Document section:
◇ ◇ ◇ ◇

Girls' Writing & the Affect of Design

On the first day of DMA, we asked girls what it meant to design their futures. Then, on our last day of camp, we asked how the meaning of "designing your future" had changed—and in what ways girls might design their futures using what they'd learned at DMA. Their responses to both of these questions demonstrate some unsurprising patterns within and across replies: generalized references to "technology," specific invocations of tools present and played with during camp, and both action- and product-oriented language about what girls imagined themselves doing and creating in the future. Having borrowed three categories from Sheridan and Rowsell's (2010) framework to think about ways of seeing design literacies in action, we revisited girls' replies to our "designing your future" question to learn more about their affective responses to their own practices, products, and stories. In this section, we examine girls' affective responses to digital media by reading patterns in their blog posts, adding girls' writing to previous sections' contexts of tool use, multimodal text creation, and language in social interaction.

In the final blog replies, girls' references to "technology" are accompanied by more concrete notions of action, of doing things with new tools, of the digital practices-in-progress they took up during DMA:

design your future means making projects with technology and designing your project like for example adding background and add your text (Naomi)

i learned how to use a lot of tech stuff, like the green screen and gimp and iMovie (Madison)

◇ ◇ ◇ ◇

Given records:

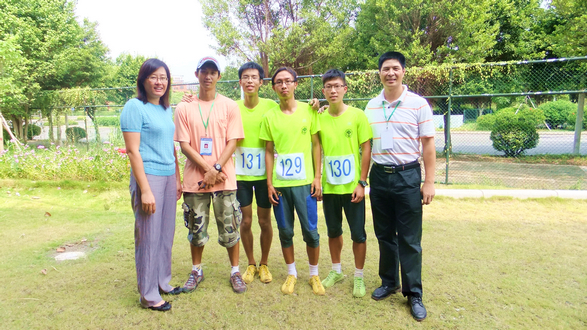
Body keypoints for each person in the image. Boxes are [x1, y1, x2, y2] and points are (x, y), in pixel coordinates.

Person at [365, 51, 436, 321]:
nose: (390, 73)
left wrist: (428, 182)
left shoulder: (418, 104)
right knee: (384, 234)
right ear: (379, 73)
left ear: (403, 71)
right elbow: (365, 144)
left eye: (395, 68)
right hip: (380, 176)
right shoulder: (371, 106)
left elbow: (428, 145)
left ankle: (414, 293)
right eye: (385, 69)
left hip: (407, 175)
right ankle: (389, 281)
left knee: (409, 238)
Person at [174, 56, 247, 294]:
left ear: (218, 76)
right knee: (196, 229)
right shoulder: (184, 107)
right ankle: (197, 270)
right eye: (203, 72)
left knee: (230, 227)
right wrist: (207, 170)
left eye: (212, 72)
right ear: (196, 75)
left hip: (224, 180)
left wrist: (215, 169)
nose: (208, 76)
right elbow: (184, 145)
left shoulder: (229, 106)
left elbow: (233, 141)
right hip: (196, 182)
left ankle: (235, 271)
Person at [120, 58, 182, 312]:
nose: (159, 82)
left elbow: (171, 146)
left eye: (164, 77)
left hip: (168, 177)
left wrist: (177, 178)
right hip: (149, 177)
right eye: (154, 77)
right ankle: (148, 294)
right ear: (143, 80)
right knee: (148, 236)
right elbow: (133, 152)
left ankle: (162, 282)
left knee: (166, 234)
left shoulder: (166, 109)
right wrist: (145, 189)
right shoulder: (135, 107)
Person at [259, 67, 325, 295]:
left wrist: (317, 177)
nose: (284, 86)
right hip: (280, 186)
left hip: (305, 184)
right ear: (273, 86)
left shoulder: (310, 110)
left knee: (311, 231)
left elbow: (317, 144)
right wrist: (269, 183)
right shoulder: (270, 117)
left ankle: (314, 275)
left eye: (288, 81)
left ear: (296, 84)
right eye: (279, 82)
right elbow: (268, 151)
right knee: (285, 231)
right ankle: (292, 274)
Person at [316, 69, 372, 298]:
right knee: (333, 231)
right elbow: (316, 148)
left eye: (337, 86)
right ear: (323, 91)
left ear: (345, 89)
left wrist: (362, 182)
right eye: (329, 86)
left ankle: (358, 276)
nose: (333, 90)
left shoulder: (358, 115)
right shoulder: (318, 116)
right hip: (329, 188)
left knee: (358, 234)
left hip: (352, 189)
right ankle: (336, 270)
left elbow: (366, 148)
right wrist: (318, 180)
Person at [234, 62, 278, 284]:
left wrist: (317, 106)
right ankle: (250, 263)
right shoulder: (232, 107)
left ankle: (264, 263)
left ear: (262, 82)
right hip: (240, 175)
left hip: (264, 176)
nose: (249, 80)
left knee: (264, 221)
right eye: (245, 77)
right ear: (240, 82)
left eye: (254, 77)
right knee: (245, 221)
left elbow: (293, 109)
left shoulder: (271, 106)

◇ ◇ ◇ ◇

Work task 1: Return the passage of the text on girls' writing and design from "In the final" up to and including "and iMovie (Madison)", copied word for word.
Work task 2:
Answer these questions from the text on girls' writing and design:
(a) On which day of DMA were girls first asked what it meant to design their futures?
(b) Whose framework supplied the three categories for seeing design literacies in action?
(c) Which three tools does Madison name in her reply?

Response area 1:
In the final blog replies, girls' references to "technology" are accompanied by more concrete notions of action, of doing things with new tools, of the digital practices-in-progress they took up during DMA:

design your future means making projects with technology and designing your project like for example adding background and add your text (Naomi)

i learned how to use a lot of tech stuff, like the green screen and gimp and iMovie (Madison)

Response area 2:
(a) The first day.
(b) Sheridan and Rowsell's (2010).
(c) The green screen, GIMP, and iMovie.